Monday 26 July 2021 12:29 pm

Bitcoin surges as Amazon dips its crypto toe and Elon Musk mulls return

When a simple job ad appears to spark resurgence in the value of Bitcoin, it shows how the crypto world is salivating for every nugget of news about the future use case for digital currencies.

Although Amazon has scores of openings for blockchain specialists, it was the listing for a digital currency and blockchain product lead that has led to heightened speculation that crypto currency payments could be integrated on its platforms.

Over the past 24 hours Bitcoin has risen by 11 per cent, Ethereum by 8 per cent and Dogecoin by 11 per cent.

Given the might of Amazon Web Services, Susannah Streeter, a senior investment and markets analyst at Hargreaves Lansdown in London, is not surprised that the tech giant wants to be at the cutting edge of new payments technology.

“Establishing a new digital currency is likely to be on the agenda.

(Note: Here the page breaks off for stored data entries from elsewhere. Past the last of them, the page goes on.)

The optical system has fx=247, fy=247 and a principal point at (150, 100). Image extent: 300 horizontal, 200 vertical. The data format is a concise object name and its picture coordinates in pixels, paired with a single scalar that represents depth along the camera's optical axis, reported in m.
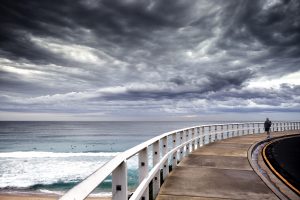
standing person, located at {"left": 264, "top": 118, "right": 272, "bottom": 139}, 20.74
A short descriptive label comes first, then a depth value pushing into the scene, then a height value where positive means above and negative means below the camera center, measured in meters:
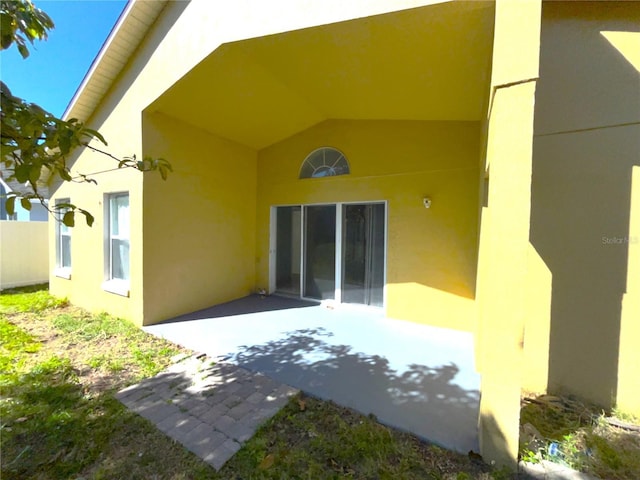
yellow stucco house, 2.71 +0.86
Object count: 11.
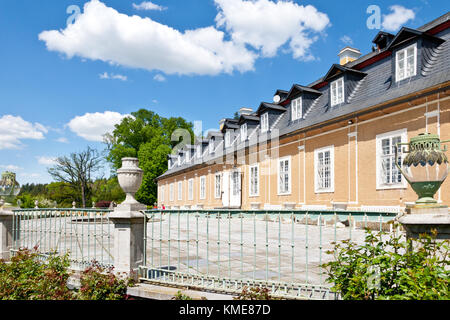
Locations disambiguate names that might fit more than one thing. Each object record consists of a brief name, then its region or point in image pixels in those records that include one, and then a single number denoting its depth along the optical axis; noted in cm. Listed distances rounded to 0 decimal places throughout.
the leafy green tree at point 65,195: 4184
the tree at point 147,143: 4294
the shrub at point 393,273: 278
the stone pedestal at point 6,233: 753
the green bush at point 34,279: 463
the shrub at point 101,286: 443
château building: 1199
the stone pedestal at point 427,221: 332
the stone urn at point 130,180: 510
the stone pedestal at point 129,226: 502
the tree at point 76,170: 4097
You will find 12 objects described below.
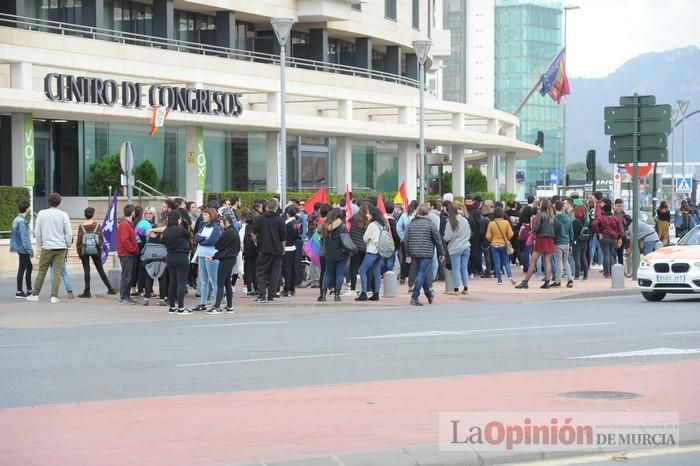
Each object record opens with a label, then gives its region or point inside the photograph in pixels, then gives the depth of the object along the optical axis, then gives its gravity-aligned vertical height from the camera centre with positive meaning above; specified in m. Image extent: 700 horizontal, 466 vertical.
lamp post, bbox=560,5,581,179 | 82.12 +4.89
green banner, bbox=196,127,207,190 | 48.41 +1.09
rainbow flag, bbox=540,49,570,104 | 66.62 +5.55
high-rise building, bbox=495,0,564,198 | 164.25 +17.11
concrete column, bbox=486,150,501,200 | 68.34 +1.01
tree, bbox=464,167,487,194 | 81.12 +0.40
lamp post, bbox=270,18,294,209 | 31.77 +3.25
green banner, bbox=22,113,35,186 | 40.94 +1.25
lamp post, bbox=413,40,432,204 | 39.62 +4.15
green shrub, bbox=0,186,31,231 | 38.03 -0.38
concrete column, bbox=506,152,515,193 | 71.50 +0.92
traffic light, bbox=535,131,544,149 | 81.03 +2.94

But the expectation that payment may also be accepted from  the current crypto kids on the block has also led to a spike in their value,” Streeter said.

Elon Musk interview

Crypto fans are also hanging on every word of Elon Musk and his hint that Tesla could start accepting Bitcoin again is also behind the crypto bounce, Streeter pointed out.

“The suspension of Bitcoin as a means of payment for Tesla cars sent the crypto world reeling in May, but in a debate with Twitter CEO Jack Dorsey, Musk indicated that could change given mining has reached a tipping point, with much more renewable energy used instead of fossil fuels,” she added.

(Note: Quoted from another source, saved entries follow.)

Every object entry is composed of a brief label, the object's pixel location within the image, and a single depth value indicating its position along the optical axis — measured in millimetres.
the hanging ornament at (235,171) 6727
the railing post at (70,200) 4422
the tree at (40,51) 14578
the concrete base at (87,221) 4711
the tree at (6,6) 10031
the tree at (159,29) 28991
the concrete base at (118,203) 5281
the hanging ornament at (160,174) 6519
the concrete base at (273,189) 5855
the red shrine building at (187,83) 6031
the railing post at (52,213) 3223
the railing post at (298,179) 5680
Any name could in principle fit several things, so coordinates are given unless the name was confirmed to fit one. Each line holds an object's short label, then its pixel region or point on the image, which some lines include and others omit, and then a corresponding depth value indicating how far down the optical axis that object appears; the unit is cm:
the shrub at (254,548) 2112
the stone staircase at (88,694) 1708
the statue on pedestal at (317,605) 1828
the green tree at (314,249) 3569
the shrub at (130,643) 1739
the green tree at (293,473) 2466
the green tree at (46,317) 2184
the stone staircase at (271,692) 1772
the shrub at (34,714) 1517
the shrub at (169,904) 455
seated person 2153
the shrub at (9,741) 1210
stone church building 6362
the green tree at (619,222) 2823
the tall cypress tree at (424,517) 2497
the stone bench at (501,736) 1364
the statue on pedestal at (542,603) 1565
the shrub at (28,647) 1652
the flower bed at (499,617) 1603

Crypto assets are also largely following sentiment in financial markets. The sharp fall in stock markets around the world a week ago, was mirrored in the crypto world, and the rebound came as fears  receded about the impact of new variants on economic recovery.

“The sensitivity of crypto coins and tokens remains stark, and given the uncertain landscape ahead, with central banks looking to develop their own digital coins, investors should be wary of speculating with money they can’t afford to lose,” Streeter concluded.